For these assays, which typically involve measurement of surrogate peptides using a triple quadrupole instrument, a number of technical and regulatory hurdles remain, Anderson said during his presentation, noting that while several vendors have registered triple quadrupole instruments with FDA as Class I devices, none of these instruments are quality system regulation-compliant (which FDA requires for IVD products) or FDA-cleared.
Anderson added that an exercise that could help move clinical proteomics along would be for a group to actually attempt a 510(k) submission for a triple quad-based protein assay – an effort that, he suggested, would help both the field and FDA better assess the state of such assays and work through the issues that must be resolved to move them into the clinic.
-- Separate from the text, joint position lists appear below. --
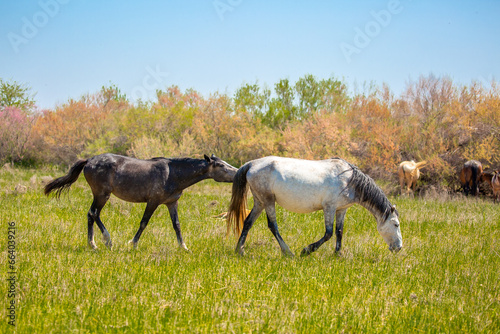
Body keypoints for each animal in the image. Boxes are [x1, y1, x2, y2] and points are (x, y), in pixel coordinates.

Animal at [44, 153, 237, 249]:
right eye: (220, 165)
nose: (237, 172)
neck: (173, 174)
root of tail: (89, 160)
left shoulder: (171, 203)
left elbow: (177, 225)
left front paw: (184, 247)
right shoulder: (153, 201)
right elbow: (144, 222)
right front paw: (133, 244)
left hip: (100, 195)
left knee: (91, 215)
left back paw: (93, 244)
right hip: (102, 194)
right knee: (94, 213)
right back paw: (105, 241)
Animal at [227, 155, 402, 258]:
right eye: (396, 224)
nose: (398, 247)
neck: (349, 180)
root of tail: (251, 164)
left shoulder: (341, 209)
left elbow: (339, 231)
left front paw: (337, 254)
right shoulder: (329, 207)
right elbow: (328, 233)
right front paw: (307, 250)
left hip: (260, 202)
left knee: (248, 222)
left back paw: (239, 250)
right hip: (268, 201)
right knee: (272, 225)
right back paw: (288, 252)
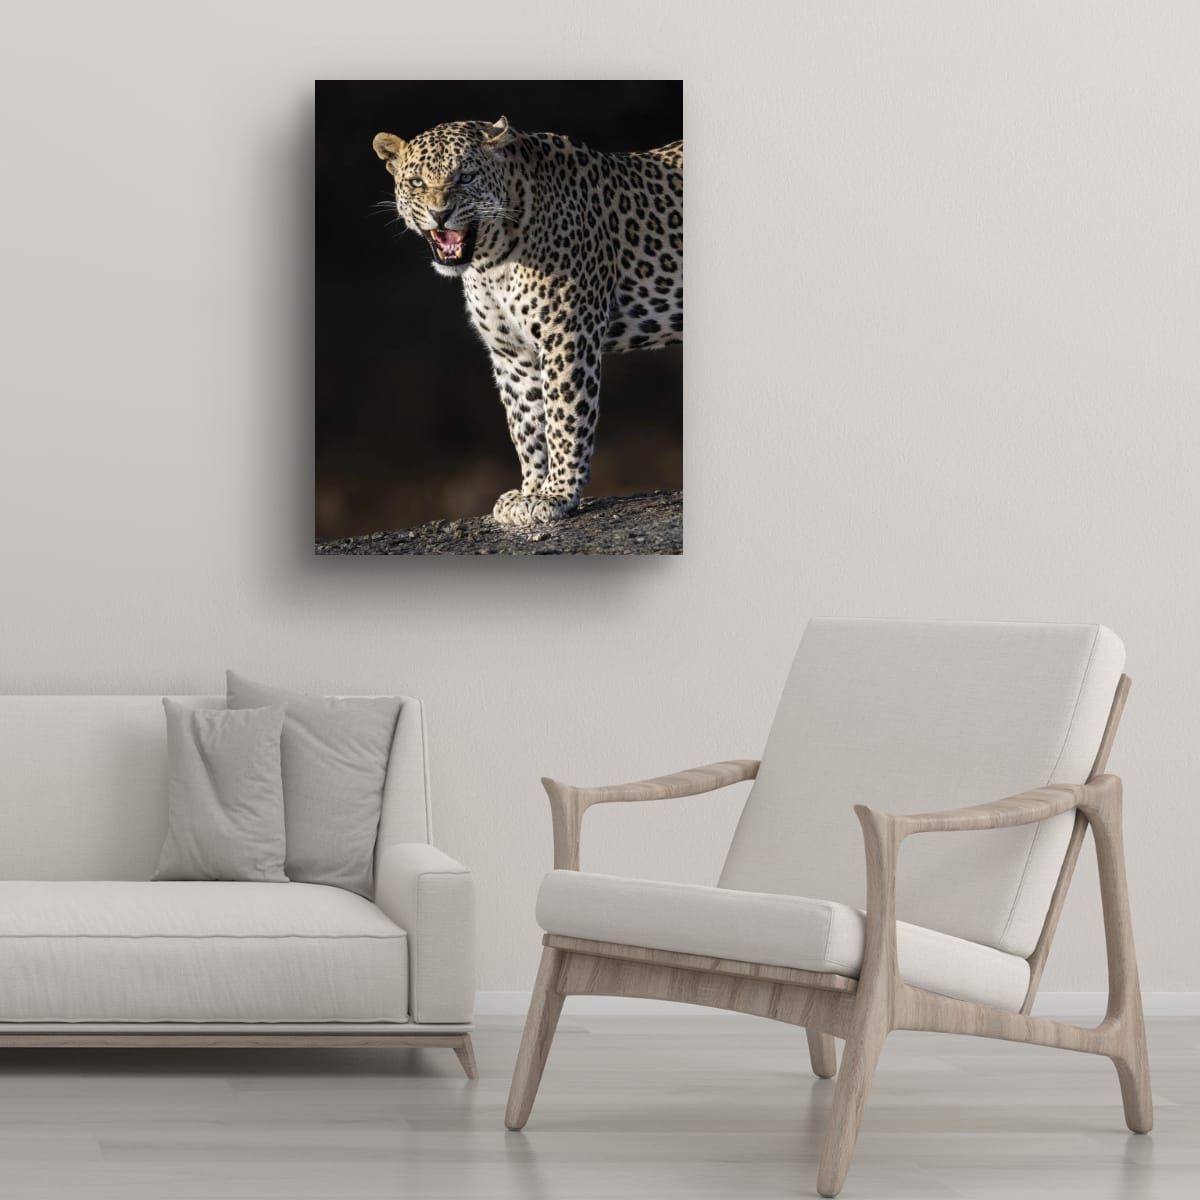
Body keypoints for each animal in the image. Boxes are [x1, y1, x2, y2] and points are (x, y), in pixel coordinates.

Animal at [373, 116, 683, 527]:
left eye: (466, 177)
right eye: (417, 182)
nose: (440, 213)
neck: (491, 261)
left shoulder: (568, 336)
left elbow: (564, 418)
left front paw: (557, 494)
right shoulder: (512, 354)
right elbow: (526, 423)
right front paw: (531, 490)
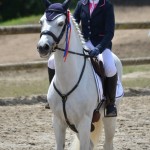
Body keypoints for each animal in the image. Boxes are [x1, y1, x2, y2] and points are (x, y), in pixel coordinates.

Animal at [36, 0, 123, 149]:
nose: (42, 47)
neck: (67, 81)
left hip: (108, 119)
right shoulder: (58, 122)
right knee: (91, 144)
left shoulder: (84, 122)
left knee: (108, 143)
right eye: (41, 21)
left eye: (60, 23)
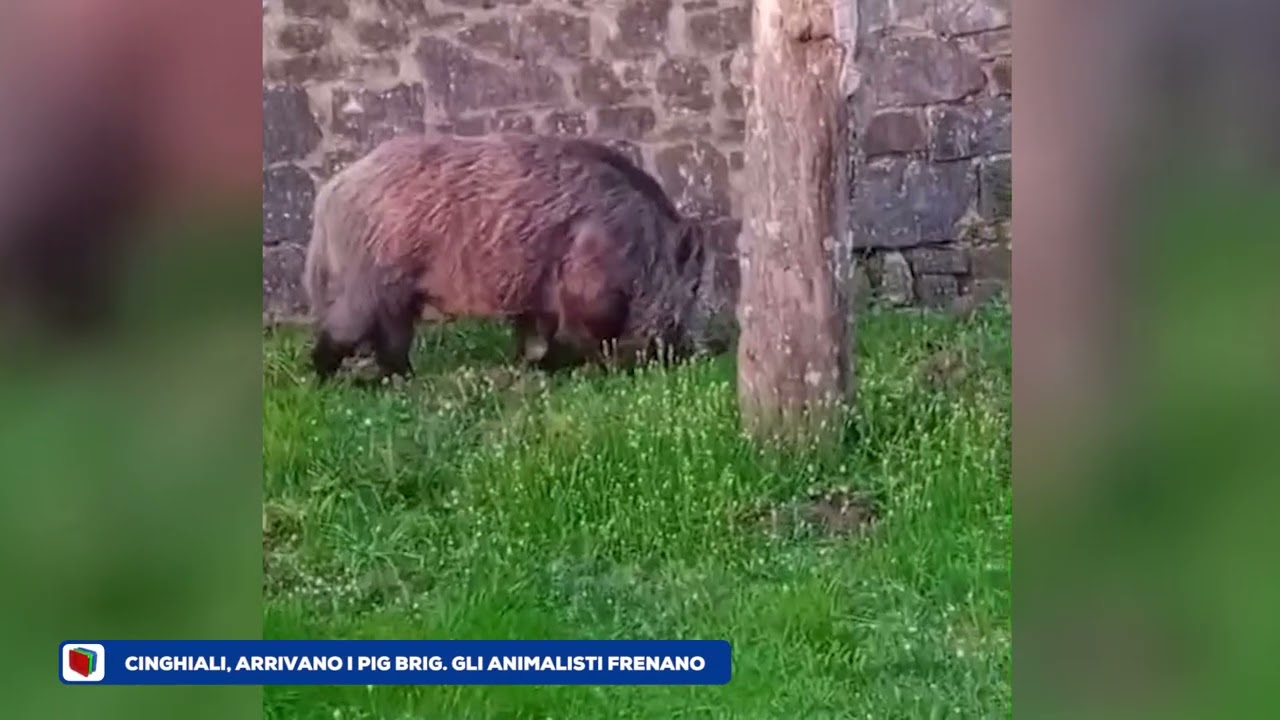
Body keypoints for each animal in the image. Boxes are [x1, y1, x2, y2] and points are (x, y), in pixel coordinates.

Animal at [302, 132, 721, 381]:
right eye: (694, 288)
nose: (695, 353)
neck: (639, 241)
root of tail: (330, 192)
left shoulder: (538, 294)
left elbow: (535, 334)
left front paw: (529, 363)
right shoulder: (585, 280)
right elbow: (578, 333)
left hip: (395, 295)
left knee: (390, 338)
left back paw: (403, 377)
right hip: (369, 280)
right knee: (346, 329)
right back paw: (327, 377)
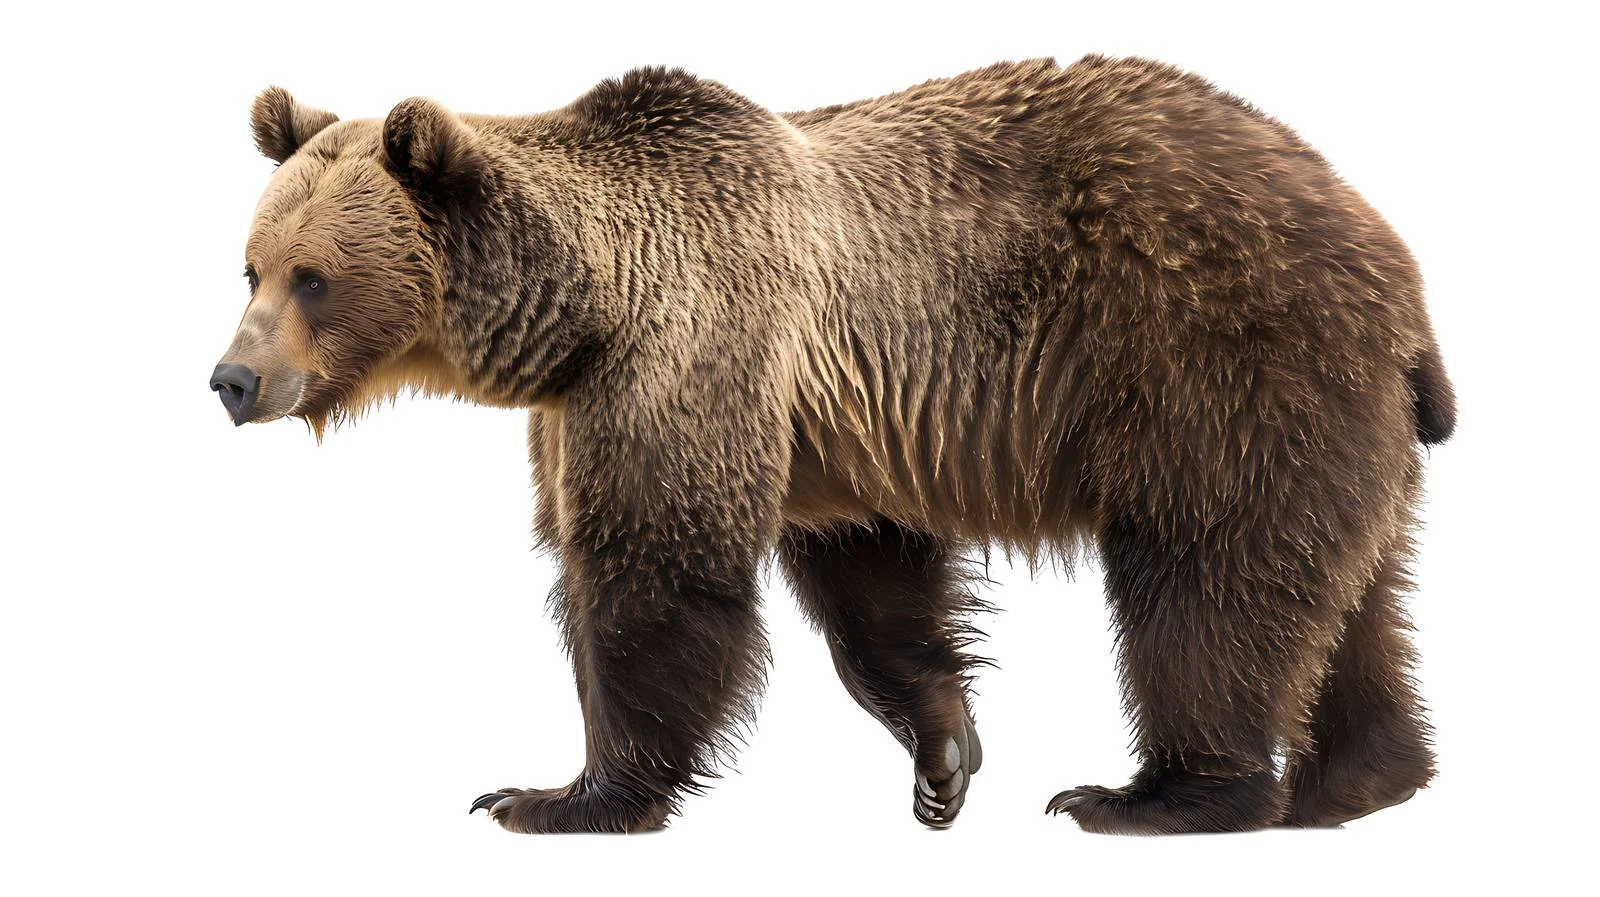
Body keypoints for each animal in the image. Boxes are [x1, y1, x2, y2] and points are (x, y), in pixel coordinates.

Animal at [211, 55, 1454, 835]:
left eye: (312, 277)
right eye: (250, 265)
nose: (232, 381)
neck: (579, 314)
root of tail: (1387, 257)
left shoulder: (687, 350)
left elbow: (654, 573)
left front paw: (561, 796)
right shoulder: (817, 433)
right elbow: (872, 580)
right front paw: (944, 757)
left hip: (1216, 356)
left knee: (1207, 579)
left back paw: (1156, 798)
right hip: (1336, 415)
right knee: (1350, 591)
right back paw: (1358, 781)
A significant portion of the day's discussion revolved around these issues – in particular the challenges of developing accurate, reproducible mass spec-based protein assays. As at previous meetings focused on clinical proteomics, the reproducibility of trypsin digestion was a major concern, with considerable attention paid specifically to the question of how differential rates of peptide degradation might affect assay quality.
During his presentation, University of Washington researcher Andy Hoofnagle suggested that good assay calibration was essential to addressing these questions, calling calibration "the cornerstone of repeatability."
Citing data from the IGF-1 LC-MS/MS Working Group, an effort by an international group of researchers – including Hoofnagle – to develop and standardize mass spec assays for IGF-1, he noted that using calibration curves, the team was able across five labs in three different countries to achieve an average CV for their assay of 16 percent. He added that this could be further improved by using single-point calibration, in which a single human sample is used to calibrate a batch of assays.
"So it is possible with LC-MRM assays to do fantastic standardized assays around the world," he said.
In addition to the specific technical and regulatory challenges of mass spec-based proteomics, the meeting also tackled more general questions around matters like structuring clinical studies, demonstrating clinical utility, and determining intended use for a test.
While these questions aren't specific to clinical proteomics, examples given by some presenters suggested that the field remains somewhat naive regarding such issues.
Lathrop, for instance, cited several examples that she said were "hypothetical" but drawn from existing tests or submissions, including a test that claims to identify all cancers using a single analyte, and a submission with an intended use so broad that, she noted, "it would take years and millions of dollars, when in reality they really want a much narrower claim."
She cited, as well, cases of devices developed using entirely incorrect patient populations, something FDA Medical Officer Abraham Tzou likewise noted as a common flaw during his presentation on study design.